───── Listed records ─────

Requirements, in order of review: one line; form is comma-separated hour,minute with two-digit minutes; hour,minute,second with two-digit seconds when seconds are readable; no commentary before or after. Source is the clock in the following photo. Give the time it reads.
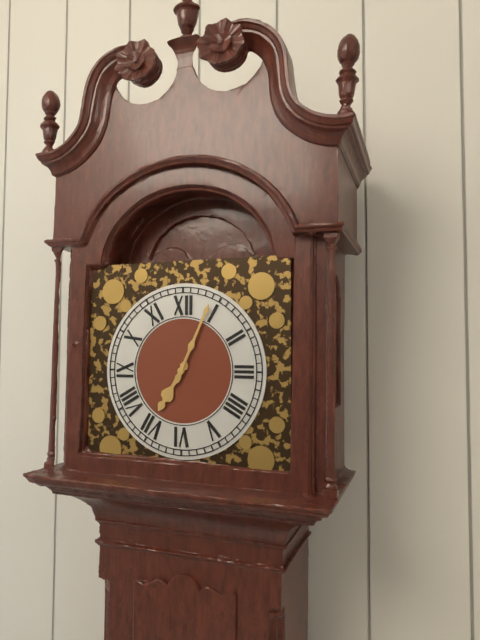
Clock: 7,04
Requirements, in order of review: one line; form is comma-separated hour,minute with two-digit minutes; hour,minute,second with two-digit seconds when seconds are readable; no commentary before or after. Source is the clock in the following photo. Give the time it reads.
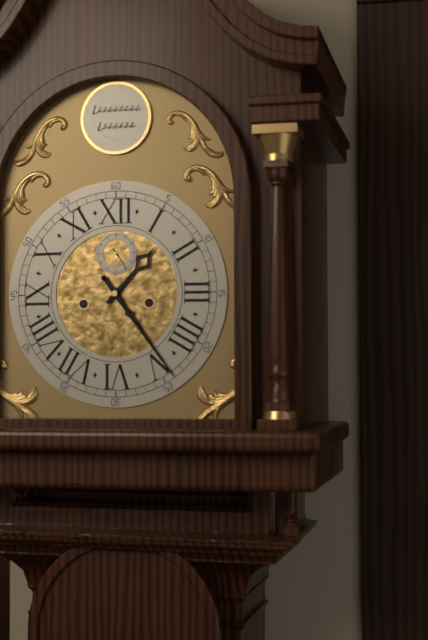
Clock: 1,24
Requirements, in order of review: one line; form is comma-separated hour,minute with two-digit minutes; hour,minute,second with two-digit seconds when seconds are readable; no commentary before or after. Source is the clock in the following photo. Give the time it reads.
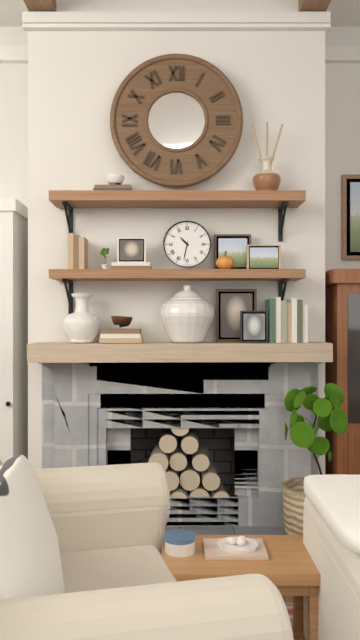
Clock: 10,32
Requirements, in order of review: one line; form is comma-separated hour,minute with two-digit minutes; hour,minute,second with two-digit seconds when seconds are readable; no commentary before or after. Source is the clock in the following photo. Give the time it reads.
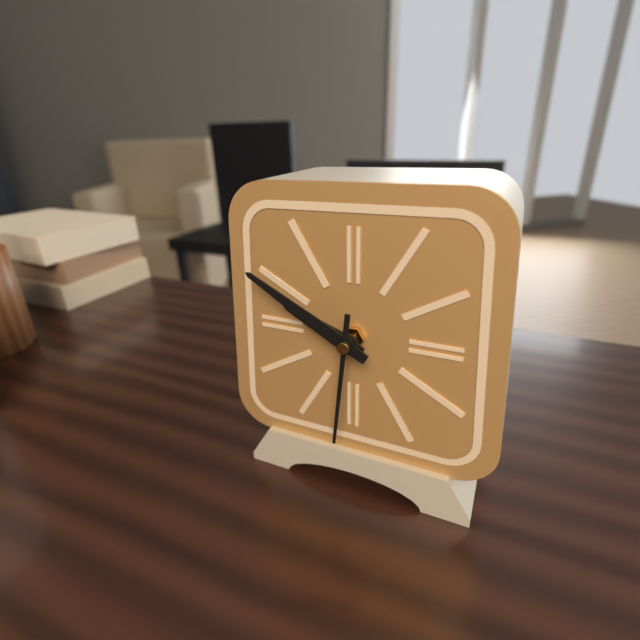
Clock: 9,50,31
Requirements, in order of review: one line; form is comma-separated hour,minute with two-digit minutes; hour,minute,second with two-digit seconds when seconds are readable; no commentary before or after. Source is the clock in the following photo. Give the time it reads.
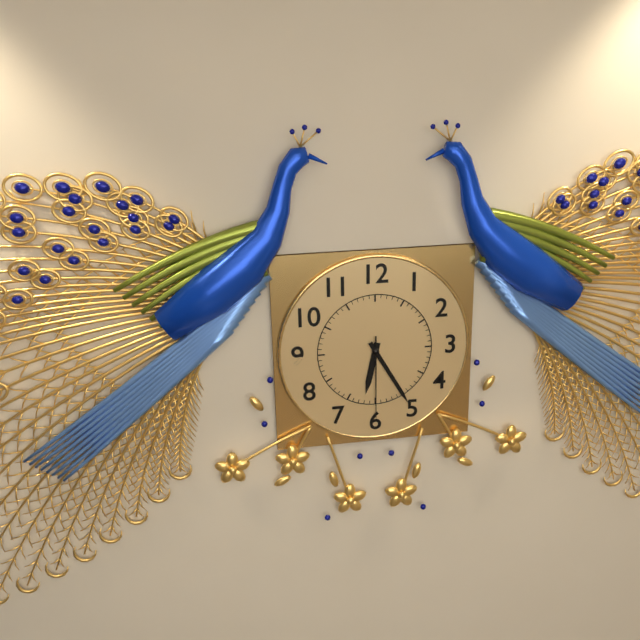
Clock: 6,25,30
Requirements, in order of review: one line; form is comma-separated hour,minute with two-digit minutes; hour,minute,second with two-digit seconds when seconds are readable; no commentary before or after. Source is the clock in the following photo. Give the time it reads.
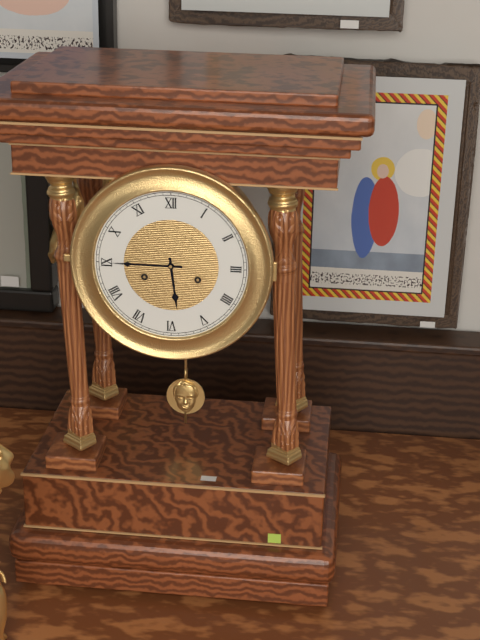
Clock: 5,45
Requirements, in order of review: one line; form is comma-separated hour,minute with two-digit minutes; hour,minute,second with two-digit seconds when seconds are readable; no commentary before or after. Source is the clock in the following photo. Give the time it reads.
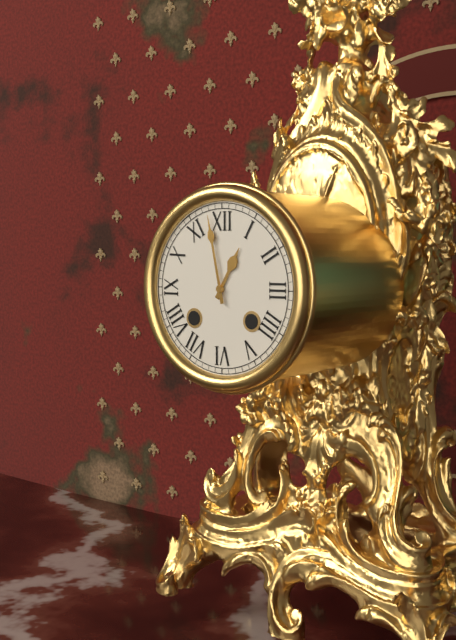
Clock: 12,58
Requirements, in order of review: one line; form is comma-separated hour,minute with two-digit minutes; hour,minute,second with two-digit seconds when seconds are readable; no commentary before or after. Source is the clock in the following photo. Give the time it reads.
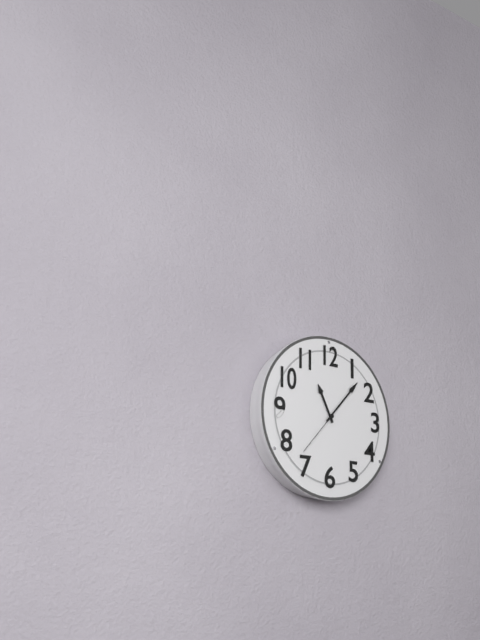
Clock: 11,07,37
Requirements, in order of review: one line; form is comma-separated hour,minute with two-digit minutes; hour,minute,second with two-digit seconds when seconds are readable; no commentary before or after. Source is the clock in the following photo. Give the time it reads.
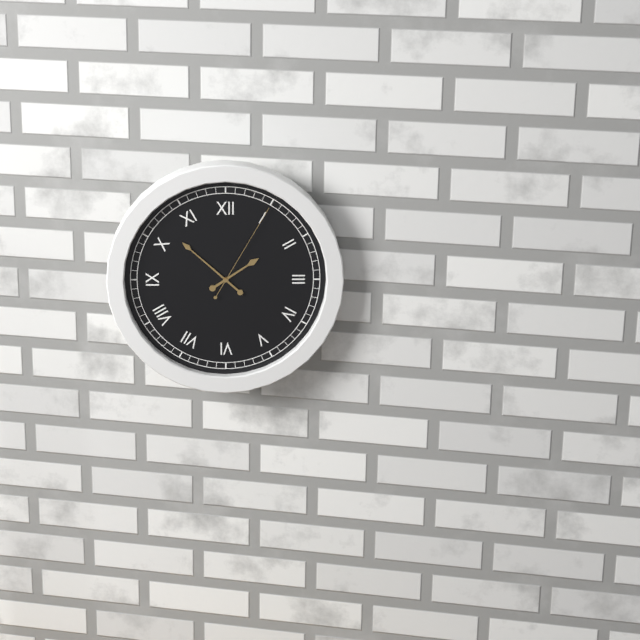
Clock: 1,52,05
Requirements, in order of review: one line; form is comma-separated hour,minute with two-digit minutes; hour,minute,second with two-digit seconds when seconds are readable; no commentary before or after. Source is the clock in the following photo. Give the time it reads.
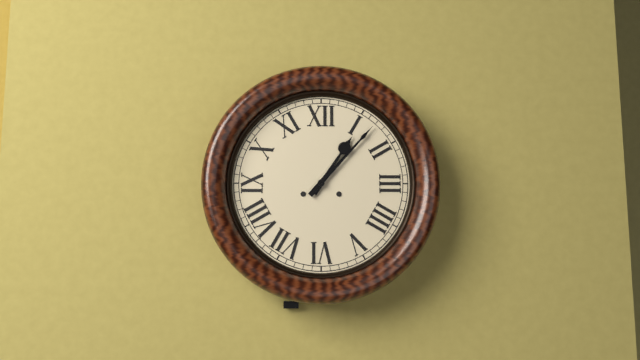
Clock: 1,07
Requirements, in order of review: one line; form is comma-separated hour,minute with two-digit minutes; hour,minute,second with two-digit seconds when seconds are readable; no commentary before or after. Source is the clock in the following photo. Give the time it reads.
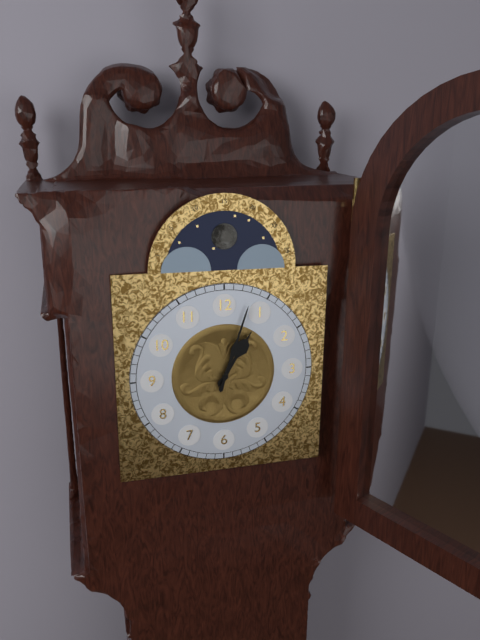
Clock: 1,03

─────

→ **Task description**
Rewrite all of the data above with "photo" changed to "image" wherever it appears, keeping everything else the same. Leave the pictures out of your answer.

→ **Complete output**
Requirements, in order of review: one line; form is comma-separated hour,minute with two-digit minutes; hour,minute,second with two-digit seconds when seconds are readable; no commentary before or after. Source is the clock in the following image. Give the time it reads.
Clock: 7,04
Requirements, in order of review: one line; form is comma-separated hour,minute with two-digit minutes; hour,minute,second with two-digit seconds when seconds are readable; no commentary before or after. Source is the clock in the following image. Give the time it reads.
Clock: 1,24
Requirements, in order of review: one line; form is comma-separated hour,minute with two-digit minutes; hour,minute,second with two-digit seconds when seconds are readable; no commentary before or after. Source is the clock in the following image. Give the time it reads.
Clock: 10,32
Requirements, in order of review: one line; form is comma-separated hour,minute with two-digit minutes; hour,minute,second with two-digit seconds when seconds are readable; no commentary before or after. Source is the clock in the following image. Give the time it reads.
Clock: 9,50,31
Requirements, in order of review: one line; form is comma-separated hour,minute with two-digit minutes; hour,minute,second with two-digit seconds when seconds are readable; no commentary before or after. Source is the clock in the following image. Give the time it reads.
Clock: 6,25,30
Requirements, in order of review: one line; form is comma-separated hour,minute with two-digit minutes; hour,minute,second with two-digit seconds when seconds are readable; no commentary before or after. Source is the clock in the following image. Give the time it reads.
Clock: 5,45
Requirements, in order of review: one line; form is comma-separated hour,minute with two-digit minutes; hour,minute,second with two-digit seconds when seconds are readable; no commentary before or after. Source is the clock in the following image. Give the time it reads.
Clock: 12,58
Requirements, in order of review: one line; form is comma-separated hour,minute with two-digit minutes; hour,minute,second with two-digit seconds when seconds are readable; no commentary before or after. Source is the clock in the following image. Give the time it reads.
Clock: 11,07,37
Requirements, in order of review: one line; form is comma-separated hour,minute with two-digit minutes; hour,minute,second with two-digit seconds when seconds are readable; no commentary before or after. Source is the clock in the following image. Give the time it reads.
Clock: 1,52,05
Requirements, in order of review: one line; form is comma-separated hour,minute with two-digit minutes; hour,minute,second with two-digit seconds when seconds are readable; no commentary before or after. Source is the clock in the following image. Give the time it reads.
Clock: 1,07
Requirements, in order of review: one line; form is comma-separated hour,minute with two-digit minutes; hour,minute,second with two-digit seconds when seconds are readable; no commentary before or after. Source is the clock in the following image. Give the time it reads.
Clock: 1,03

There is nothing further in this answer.